L’éducation de la jeune fille en Afrique

L’éducation pour tous est un droit Humain et fondamental selon l’article 28 de la Convention Internationale des droits de l’enfant de 1989 : « Les Etats parties reconnaissent le droit de l’enfant à l’éducation, et en particulier, en vue d’assurer l’exercice de ce droit progressivement et sur la base de l’égalité des chances »,  et inscrit dans les Objectifs du Millénaire pour le développement et les Objectifs de développement durable. Quant à l’éducation de la jeune fille, elle est reconnue comme un levier très puissant pour éradiquer la pauvreté et ainsi accéder au développement. Feu Kofi Annan, ex Secrétaire Général des Nations Unies, disait à cet effet : « Il n’existe aucun instrument de développement plus efficace que l’éducation des filles ». Cette affirmation témoigne à suffisance de la place indispensable de l’éducation de la jeune fille dans le développement d’un pays.

Mais, dans le monde et en particulier en Afrique la réalité est autre. Près 80% des jeunes filles non scolarisées de la planète sont d’origine africaine. Ce chiffre déplorable et  alarmant amène à réfléchir sur l’éducation de la jeune fille en Afrique .De nombreuses raisons de cette non-scolarisation sont évoquées :les plus récurrentes s’articulent autour du poids de la tradition et de la culture sur la jeune fille, c’est le cas du sud du Malawi où l’initiation sexuelle de jeunes filles est faite par des « hyènes » , hommes choisis par la communauté et payés pour ces rapports  sexuels de force( la pratique est certes interdite mais dans les régions rurales où le droit local prime elle subsiste ), la situation d’extrême pauvreté , les menstruations ,les violences faites aux filles  ,les mariages et les grossesses précoces, la traite et le travail des enfants, l’ignorance des parents .

Au vu de tous ces freins à l’éducation, l’on comprend aisément que la scolarisation de la jeune fille est un combat en Afrique, une lutte non seulement pour le respect et la préservation de la dignité de cette jeune filles mais aussi pour le développement en général car, scolariser la jeune fille, c’est lui permettre de prendre conscience de son potentiel et de ses  multiples compétences, d’opérer des choix de manière autonome et d’avoir un bon métier pour se construire un avenir meilleur. Mais la question qui subsiste aujourd’hui et à laquelle il est impératif de répondre est celle de savoir : Quelle orientation suivre pour mener ce combat pour la jeune fille en Afrique ? Autrement dit, comment parvenir à une scolarisation de toutes les jeunes filles en Afrique, surtout dans les milieux ruraux ancrés dans les coutumes et traditions ancestrales ?

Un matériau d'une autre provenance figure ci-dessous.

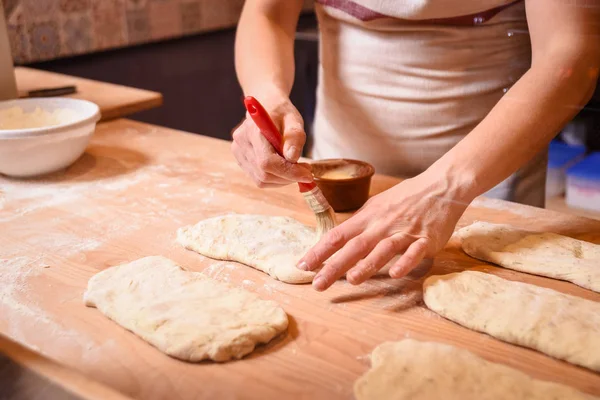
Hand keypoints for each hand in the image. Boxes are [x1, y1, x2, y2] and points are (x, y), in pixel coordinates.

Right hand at [231, 95, 312, 187]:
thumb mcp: (294, 120)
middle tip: (305, 171)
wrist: (266, 105)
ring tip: (295, 167)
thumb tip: (292, 158)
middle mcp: (241, 143)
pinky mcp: (240, 160)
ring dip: (282, 179)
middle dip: (288, 177)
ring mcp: (238, 153)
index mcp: (253, 131)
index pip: (267, 162)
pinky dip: (275, 178)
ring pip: (262, 180)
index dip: (288, 172)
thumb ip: (295, 137)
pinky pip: (259, 179)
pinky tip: (284, 168)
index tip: (307, 175)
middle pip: (264, 174)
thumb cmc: (281, 112)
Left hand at [297, 172, 471, 290]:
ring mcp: (405, 232)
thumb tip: (336, 241)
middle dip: (334, 266)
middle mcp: (382, 225)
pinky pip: (415, 252)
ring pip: (383, 249)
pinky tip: (395, 274)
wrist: (441, 186)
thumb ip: (359, 225)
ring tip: (351, 280)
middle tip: (318, 284)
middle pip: (355, 246)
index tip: (302, 265)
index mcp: (368, 217)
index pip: (338, 235)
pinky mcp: (426, 239)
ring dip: (367, 264)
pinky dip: (405, 262)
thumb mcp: (376, 206)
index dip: (319, 251)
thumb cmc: (405, 198)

Cette question qui relève de l’intérêt général s’adresse à tous et chacun a sa pierre à poser dans la construction de cet édifice, les Organisations Internationales, les Etats, les parents, les garçons de même que les jeunes filles elles-mêmes.

  • Les Organisations Internationales dans la mise en place des conventions internationales favorables à l’éducation pour tous et des projets d’accompagnement des jeunes filles et des investissements liés à l’éducation (création d’établissements scolaires, groupes d’épargnes féminins, distribution des fournitures scolaires et bourses….).  
  • Les Etats dans la mise en œuvre des politiques publiques favorables à une éducation des jeunes filles  leur ainsi offrant un espace de liberté et d’épanouissement  et la mise en place d’un arsenal juridique qui protège la jeune fille et condamne toute forme de violation de ses droits et libertés;
  • Les parents dans la prise de conscience des droits de leurs jeunes filles et en leur donnant une chance d’avoir accès aux infrastructures scolaires ;
  • Les garçons dans l’acceptation de la jeune fille en tant qu’être Humain et en brisant toutes les barrières de l’inégalité et de supériorité envers la jeune fille ;
  • Les jeunes filles dans une prise conscience de la richesse de leur potentiel et dans une  implication totale dans leur éducation, tout ceci en refusant toute forme de discrimination ou de violence.

A travers notre plaidoyer, nous nous battons pour que chaque fille ait accès à l’éducation dans sa région et  puisse librement faire ses choix, préparer son avenir et dire non à toute forme de violence et d’exclusion sociale  car « Éduquer une femme, c’est éduquer toute une nation ».